La revitalisation du centre-bourg, chère aux sénateurs, est également une priorité de la municipalité. Elle vient de se porter acquéreur d’un bien jouxtant l’actuelle boulangerie pour, tout en maitrisant le foncier, soutenir le développement commercial.

La réfection de l’église fait partie des projets à venir. Soucieux de trouver un financement, j’ai informé le maire de la communication faite le jour même, par la ministre de la Justice Nicole Belloubet, d’une possible révision de la loi de 1905 sur la séparation de l’église et de l’État. Sans la remettre en cause, son probable amendement aurait pour ambition de repenser le financement des cultes, ainsi que la gestion du patrimoine immobilier. Un projet de loi devrait être soumis aux parlementaires courant 2019. De son côté, le Département mène une enquête sur l’état des édifices religieux. Pour rappel, selon la loi du 2 janvier 1907, les lieux de culte construits avant 1905 appartiennent aux communes et sont mis gratuitement à la disposition des fidèles et des ministres du culte.
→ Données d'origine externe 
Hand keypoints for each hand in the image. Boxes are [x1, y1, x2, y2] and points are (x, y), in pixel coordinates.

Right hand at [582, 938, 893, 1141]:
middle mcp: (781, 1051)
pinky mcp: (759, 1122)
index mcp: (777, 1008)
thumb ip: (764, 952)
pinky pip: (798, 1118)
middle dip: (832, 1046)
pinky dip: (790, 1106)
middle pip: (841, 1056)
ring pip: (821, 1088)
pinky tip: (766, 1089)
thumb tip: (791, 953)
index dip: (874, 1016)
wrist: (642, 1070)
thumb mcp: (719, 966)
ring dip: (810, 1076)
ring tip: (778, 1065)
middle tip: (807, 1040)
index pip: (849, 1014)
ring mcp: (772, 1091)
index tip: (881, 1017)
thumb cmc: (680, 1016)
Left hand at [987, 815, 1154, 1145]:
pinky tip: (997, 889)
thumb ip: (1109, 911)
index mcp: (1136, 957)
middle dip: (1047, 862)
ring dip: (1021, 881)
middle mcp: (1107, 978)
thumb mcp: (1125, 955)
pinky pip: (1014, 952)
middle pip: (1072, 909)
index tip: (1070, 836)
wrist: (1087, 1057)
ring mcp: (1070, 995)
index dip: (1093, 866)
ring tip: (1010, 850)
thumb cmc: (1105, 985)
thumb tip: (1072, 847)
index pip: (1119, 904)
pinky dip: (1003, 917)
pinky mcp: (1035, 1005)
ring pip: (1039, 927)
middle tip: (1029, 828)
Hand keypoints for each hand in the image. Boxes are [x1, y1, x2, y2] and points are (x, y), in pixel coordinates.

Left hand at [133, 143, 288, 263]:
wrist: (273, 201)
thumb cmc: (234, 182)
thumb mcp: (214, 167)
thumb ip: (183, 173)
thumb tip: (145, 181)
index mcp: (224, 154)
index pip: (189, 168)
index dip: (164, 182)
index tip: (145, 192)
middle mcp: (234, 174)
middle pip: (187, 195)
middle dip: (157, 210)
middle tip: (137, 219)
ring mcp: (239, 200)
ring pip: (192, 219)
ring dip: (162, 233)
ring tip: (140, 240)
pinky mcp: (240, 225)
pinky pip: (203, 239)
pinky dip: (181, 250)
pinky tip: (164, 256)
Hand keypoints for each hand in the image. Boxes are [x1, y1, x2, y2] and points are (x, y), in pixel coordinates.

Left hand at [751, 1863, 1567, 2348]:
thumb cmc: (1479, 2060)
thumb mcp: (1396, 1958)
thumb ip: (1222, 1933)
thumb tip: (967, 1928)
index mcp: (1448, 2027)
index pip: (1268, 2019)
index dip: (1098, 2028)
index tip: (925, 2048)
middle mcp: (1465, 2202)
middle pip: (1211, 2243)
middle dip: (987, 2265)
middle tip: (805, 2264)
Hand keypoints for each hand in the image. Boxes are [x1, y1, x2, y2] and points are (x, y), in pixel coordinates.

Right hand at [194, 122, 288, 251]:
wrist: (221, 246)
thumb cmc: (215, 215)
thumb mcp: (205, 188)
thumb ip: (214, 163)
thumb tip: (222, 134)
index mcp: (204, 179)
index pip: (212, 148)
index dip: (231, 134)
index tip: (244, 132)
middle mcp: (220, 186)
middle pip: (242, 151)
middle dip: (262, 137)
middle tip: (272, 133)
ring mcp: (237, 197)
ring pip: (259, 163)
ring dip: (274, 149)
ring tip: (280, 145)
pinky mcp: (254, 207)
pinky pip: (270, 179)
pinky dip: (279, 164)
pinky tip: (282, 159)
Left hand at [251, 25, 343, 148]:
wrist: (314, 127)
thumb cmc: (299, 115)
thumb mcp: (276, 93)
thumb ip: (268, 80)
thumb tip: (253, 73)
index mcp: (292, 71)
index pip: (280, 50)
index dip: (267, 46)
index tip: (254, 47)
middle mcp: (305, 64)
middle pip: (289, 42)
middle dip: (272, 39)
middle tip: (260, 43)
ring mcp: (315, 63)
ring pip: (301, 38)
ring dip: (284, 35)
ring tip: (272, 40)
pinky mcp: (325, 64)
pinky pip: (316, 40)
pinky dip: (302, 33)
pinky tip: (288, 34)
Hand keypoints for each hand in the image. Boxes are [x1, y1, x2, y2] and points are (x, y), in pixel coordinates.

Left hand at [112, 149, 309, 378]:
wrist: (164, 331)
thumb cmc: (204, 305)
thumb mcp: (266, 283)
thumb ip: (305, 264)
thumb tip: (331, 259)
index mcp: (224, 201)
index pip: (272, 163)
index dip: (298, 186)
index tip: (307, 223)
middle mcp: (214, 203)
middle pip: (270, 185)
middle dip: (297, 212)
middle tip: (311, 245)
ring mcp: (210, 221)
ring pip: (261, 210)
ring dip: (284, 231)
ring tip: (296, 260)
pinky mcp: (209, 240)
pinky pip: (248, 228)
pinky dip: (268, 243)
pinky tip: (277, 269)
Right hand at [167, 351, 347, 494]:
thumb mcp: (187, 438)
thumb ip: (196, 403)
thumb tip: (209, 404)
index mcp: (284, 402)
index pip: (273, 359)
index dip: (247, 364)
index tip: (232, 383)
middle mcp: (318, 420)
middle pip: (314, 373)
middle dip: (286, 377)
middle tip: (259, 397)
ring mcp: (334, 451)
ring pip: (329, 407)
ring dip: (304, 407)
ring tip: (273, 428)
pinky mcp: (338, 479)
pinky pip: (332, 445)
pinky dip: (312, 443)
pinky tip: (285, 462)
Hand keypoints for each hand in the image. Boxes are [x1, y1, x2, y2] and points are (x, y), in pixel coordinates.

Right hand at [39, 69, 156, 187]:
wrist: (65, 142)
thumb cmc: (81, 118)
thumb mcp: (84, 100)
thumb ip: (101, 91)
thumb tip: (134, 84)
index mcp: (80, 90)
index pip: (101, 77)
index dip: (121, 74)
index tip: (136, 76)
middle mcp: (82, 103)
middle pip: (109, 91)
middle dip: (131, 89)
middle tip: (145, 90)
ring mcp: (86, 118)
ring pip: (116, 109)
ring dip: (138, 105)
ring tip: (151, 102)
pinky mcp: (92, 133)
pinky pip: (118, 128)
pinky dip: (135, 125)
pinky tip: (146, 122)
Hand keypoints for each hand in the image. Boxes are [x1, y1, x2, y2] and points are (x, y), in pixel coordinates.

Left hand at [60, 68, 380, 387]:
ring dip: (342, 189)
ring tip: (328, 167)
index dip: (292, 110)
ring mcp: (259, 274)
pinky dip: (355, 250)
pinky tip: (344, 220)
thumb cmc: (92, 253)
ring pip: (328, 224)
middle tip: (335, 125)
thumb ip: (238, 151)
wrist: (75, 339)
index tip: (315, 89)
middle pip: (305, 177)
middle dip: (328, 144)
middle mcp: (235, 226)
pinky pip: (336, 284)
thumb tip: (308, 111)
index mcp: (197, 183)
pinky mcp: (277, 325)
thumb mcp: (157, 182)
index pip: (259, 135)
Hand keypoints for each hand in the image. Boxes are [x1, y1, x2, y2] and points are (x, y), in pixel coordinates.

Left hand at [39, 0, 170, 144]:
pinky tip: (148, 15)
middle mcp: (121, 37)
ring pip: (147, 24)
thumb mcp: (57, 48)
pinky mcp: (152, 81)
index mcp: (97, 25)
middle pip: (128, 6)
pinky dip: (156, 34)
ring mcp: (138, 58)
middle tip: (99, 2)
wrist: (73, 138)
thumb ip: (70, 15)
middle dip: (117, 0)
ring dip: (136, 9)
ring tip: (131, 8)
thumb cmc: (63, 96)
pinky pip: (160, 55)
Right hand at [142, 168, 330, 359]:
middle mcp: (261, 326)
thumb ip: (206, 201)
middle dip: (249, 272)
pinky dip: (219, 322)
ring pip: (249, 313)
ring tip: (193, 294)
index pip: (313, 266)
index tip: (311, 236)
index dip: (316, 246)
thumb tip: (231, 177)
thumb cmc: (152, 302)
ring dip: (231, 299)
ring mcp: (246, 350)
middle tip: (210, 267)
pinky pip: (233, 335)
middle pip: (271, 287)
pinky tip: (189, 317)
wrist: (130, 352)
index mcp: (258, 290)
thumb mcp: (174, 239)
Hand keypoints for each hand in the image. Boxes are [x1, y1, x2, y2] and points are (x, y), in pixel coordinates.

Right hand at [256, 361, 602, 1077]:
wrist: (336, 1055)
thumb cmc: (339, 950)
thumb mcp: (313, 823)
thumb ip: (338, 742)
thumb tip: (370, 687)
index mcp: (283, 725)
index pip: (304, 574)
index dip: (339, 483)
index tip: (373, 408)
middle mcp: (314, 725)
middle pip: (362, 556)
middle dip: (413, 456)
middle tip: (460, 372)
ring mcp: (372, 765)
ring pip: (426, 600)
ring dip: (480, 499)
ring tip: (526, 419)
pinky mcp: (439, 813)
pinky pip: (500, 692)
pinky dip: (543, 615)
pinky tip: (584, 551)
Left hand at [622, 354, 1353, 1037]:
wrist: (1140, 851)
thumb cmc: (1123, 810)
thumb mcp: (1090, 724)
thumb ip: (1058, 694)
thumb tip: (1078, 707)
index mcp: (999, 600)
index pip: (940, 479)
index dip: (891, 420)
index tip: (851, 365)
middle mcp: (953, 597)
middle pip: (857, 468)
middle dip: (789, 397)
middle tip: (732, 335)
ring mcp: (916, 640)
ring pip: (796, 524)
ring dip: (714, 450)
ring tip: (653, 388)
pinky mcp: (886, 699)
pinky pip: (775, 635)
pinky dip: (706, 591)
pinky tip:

Lors de la révision de la carte scolaire, Nesmy a subi la fermeture d’une classe en primaire. 170 élèves fréquentent les écoles publiques, 185 les écoles privées. Parmi eux, 25 enfants résident sur une commune limitrophe. La proximité de Nesmy a motivé leur inscription sur la commune mais la municipalité de Nesmy est confrontée au refus du voisin de participer financièrement. Le maire regrette que « le bon sens ne l’emporte » et suggère que des conventions soient appuyées par la préfecture. Ce différend pose bien le problème du maintien des classes, voire des écoles, dans certaines communes. Alors que la natalité est en baisse constante en Vendée (source INSEE : 7 629 en 2008, 6 143 en 2017), la menace des fermetures de classes et d’écoles se fera toujours plus prégnante dans les années à venir. Je suis convaincue que la convention ruralité, soutenue par mon collègue Alain Duran, peut être une alternative à prendre en compte pour anticiper plutôt que de subir les décisions rationnelles du rectorat.